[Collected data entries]
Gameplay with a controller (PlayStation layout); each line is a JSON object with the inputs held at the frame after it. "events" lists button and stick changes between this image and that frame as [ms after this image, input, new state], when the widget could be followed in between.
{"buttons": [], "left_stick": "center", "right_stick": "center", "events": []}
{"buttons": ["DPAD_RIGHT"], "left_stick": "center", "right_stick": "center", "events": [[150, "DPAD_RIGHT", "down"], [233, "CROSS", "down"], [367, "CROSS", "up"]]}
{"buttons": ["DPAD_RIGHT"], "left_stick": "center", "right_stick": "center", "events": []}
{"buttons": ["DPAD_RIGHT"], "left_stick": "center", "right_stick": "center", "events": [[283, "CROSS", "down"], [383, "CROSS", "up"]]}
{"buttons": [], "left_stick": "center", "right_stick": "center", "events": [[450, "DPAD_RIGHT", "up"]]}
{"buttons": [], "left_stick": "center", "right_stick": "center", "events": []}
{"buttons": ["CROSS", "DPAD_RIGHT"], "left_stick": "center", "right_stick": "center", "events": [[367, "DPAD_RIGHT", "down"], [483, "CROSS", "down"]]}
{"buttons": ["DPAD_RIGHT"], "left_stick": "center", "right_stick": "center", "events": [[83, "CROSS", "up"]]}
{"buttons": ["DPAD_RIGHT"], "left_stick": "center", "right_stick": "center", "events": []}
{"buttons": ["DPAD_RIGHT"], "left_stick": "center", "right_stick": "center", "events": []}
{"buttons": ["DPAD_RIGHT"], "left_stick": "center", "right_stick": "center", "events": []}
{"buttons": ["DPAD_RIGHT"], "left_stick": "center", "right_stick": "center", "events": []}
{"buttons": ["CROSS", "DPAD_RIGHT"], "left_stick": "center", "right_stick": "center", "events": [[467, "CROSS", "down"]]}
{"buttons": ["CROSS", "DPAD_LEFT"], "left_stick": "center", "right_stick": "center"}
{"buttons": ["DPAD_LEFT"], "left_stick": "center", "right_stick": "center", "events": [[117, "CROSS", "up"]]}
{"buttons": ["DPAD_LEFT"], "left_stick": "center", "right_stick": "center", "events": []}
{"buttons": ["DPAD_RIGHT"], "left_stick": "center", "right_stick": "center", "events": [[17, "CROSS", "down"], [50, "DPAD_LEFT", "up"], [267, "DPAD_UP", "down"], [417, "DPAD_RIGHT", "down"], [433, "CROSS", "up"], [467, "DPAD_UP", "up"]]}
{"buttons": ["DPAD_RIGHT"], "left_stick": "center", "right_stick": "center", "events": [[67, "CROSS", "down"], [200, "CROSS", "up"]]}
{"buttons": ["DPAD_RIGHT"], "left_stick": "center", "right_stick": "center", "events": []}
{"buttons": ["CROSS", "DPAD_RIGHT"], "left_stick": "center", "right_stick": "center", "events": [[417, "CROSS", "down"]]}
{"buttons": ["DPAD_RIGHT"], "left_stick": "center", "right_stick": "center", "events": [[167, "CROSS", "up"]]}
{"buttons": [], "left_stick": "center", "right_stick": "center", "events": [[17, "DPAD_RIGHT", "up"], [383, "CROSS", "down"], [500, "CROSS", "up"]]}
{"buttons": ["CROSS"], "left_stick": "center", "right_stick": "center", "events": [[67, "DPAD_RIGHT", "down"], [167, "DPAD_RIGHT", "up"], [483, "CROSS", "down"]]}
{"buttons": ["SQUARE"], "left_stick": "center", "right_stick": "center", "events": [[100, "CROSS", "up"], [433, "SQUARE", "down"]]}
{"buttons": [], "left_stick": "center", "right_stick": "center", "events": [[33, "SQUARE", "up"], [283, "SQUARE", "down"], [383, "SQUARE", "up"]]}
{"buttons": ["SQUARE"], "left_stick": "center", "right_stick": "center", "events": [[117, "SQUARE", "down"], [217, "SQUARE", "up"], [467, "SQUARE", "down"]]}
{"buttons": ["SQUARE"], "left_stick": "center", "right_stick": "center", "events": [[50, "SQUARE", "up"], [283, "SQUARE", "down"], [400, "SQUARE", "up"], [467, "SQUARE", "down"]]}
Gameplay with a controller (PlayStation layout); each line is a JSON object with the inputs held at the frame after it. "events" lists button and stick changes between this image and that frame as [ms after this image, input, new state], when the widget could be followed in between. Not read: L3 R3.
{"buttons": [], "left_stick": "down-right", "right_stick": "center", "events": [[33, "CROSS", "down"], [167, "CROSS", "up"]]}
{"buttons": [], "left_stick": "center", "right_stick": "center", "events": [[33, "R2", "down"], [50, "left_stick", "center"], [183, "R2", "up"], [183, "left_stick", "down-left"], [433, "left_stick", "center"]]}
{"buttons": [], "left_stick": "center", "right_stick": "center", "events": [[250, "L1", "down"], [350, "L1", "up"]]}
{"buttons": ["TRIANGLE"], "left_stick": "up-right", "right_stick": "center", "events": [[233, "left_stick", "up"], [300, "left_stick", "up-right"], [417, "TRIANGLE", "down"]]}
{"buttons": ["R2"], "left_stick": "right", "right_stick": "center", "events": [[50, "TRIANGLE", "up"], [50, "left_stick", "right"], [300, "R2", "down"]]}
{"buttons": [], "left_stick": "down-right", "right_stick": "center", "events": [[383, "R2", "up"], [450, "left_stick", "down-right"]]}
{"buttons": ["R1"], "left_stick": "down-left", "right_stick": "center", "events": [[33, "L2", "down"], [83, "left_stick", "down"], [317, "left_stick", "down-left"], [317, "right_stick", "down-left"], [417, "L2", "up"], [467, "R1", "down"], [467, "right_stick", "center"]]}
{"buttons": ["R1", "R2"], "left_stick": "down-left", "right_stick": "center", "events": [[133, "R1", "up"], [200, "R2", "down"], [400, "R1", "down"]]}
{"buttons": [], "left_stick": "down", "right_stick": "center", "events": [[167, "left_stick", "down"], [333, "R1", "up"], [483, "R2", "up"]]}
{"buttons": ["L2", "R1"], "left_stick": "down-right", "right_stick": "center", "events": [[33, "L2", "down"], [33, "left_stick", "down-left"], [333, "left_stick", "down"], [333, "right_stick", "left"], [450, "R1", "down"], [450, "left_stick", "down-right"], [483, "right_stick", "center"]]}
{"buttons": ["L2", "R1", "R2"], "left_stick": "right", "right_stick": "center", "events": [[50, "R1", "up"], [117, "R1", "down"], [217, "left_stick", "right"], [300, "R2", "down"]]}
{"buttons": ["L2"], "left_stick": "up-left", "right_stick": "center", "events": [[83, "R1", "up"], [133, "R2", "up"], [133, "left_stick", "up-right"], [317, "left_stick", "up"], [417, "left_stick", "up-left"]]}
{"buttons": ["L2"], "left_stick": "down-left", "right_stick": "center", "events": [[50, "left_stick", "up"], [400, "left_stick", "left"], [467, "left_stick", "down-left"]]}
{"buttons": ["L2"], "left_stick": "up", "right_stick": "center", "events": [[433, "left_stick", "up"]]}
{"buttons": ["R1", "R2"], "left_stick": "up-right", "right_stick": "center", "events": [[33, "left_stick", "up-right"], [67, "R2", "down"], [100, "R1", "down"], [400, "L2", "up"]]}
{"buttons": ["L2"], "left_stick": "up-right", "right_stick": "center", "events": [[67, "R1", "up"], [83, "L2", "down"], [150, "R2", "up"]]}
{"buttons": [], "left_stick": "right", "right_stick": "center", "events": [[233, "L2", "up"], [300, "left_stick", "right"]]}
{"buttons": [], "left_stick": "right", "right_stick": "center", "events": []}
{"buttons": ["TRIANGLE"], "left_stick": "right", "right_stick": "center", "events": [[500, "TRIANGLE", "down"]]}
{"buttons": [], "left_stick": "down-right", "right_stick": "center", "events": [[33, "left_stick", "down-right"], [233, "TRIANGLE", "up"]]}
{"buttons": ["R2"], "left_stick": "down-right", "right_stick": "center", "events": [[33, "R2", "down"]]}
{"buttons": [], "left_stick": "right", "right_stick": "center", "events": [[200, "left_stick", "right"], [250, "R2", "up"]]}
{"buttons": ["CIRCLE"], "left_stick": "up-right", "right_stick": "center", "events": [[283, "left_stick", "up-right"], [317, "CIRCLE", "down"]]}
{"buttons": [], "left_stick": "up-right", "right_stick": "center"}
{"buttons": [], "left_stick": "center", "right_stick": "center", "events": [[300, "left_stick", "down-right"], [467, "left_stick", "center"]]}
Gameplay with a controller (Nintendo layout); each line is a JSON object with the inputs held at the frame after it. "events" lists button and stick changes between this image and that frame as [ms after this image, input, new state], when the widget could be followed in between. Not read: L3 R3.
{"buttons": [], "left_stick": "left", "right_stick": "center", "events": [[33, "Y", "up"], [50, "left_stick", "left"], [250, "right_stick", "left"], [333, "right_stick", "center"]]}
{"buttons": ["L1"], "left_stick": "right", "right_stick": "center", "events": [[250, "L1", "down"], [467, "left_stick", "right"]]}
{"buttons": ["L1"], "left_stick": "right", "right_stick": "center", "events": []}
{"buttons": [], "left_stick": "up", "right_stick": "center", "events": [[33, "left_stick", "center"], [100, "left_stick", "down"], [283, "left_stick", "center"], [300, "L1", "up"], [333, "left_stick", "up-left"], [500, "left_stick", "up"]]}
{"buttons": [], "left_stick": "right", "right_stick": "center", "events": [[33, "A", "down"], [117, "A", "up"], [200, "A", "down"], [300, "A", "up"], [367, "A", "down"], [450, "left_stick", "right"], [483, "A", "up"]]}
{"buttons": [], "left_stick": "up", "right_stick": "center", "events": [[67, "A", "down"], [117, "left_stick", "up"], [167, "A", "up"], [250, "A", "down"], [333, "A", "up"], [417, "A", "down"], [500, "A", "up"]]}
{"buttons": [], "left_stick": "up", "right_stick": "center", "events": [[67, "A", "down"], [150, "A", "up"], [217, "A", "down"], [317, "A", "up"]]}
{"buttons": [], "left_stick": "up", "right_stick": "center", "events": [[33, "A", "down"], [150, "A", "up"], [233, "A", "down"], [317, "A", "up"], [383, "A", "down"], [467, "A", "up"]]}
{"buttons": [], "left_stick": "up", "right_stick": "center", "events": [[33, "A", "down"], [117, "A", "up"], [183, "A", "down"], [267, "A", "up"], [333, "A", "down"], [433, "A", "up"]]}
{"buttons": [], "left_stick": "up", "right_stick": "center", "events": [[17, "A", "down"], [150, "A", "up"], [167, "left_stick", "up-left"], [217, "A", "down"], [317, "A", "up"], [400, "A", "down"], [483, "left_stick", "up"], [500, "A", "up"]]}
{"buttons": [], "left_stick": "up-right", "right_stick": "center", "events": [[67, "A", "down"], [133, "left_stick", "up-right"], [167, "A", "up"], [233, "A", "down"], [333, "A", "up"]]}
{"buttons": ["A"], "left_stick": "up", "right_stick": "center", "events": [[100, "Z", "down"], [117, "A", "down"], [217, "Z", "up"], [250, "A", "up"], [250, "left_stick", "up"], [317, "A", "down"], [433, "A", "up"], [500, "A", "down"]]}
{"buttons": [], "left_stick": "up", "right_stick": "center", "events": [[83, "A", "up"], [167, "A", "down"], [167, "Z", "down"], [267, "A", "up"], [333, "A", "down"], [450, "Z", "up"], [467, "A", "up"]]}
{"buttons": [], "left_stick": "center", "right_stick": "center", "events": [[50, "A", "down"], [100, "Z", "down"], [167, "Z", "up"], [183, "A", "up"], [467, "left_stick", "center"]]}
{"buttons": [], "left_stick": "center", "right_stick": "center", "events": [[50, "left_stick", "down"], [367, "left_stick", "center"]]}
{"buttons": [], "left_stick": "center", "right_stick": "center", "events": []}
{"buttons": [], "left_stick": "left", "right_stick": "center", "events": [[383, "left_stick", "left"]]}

• **TASK DIRECTIONS**: Check the entries above line by line and return each one containing the word "that".

• **SOLUTION BELOW**:
Gameplay with a controller (PlayStation layout); each line is a JSON object with the inputs held at the frame after it. "events" lists button and stick changes between this image and that frame as [ms after this image, input, new state], when the widget could be followed in between.
Gameplay with a controller (PlayStation layout); each line is a JSON object with the inputs held at the frame after it. "events" lists button and stick changes between this image and that frame as [ms after this image, input, new state], when the widget could be followed in between. Not read: L3 R3.
Gameplay with a controller (Nintendo layout); each line is a JSON object with the inputs held at the frame after it. "events" lists button and stick changes between this image and that frame as [ms after this image, input, new state], when the widget could be followed in between. Not read: L3 R3.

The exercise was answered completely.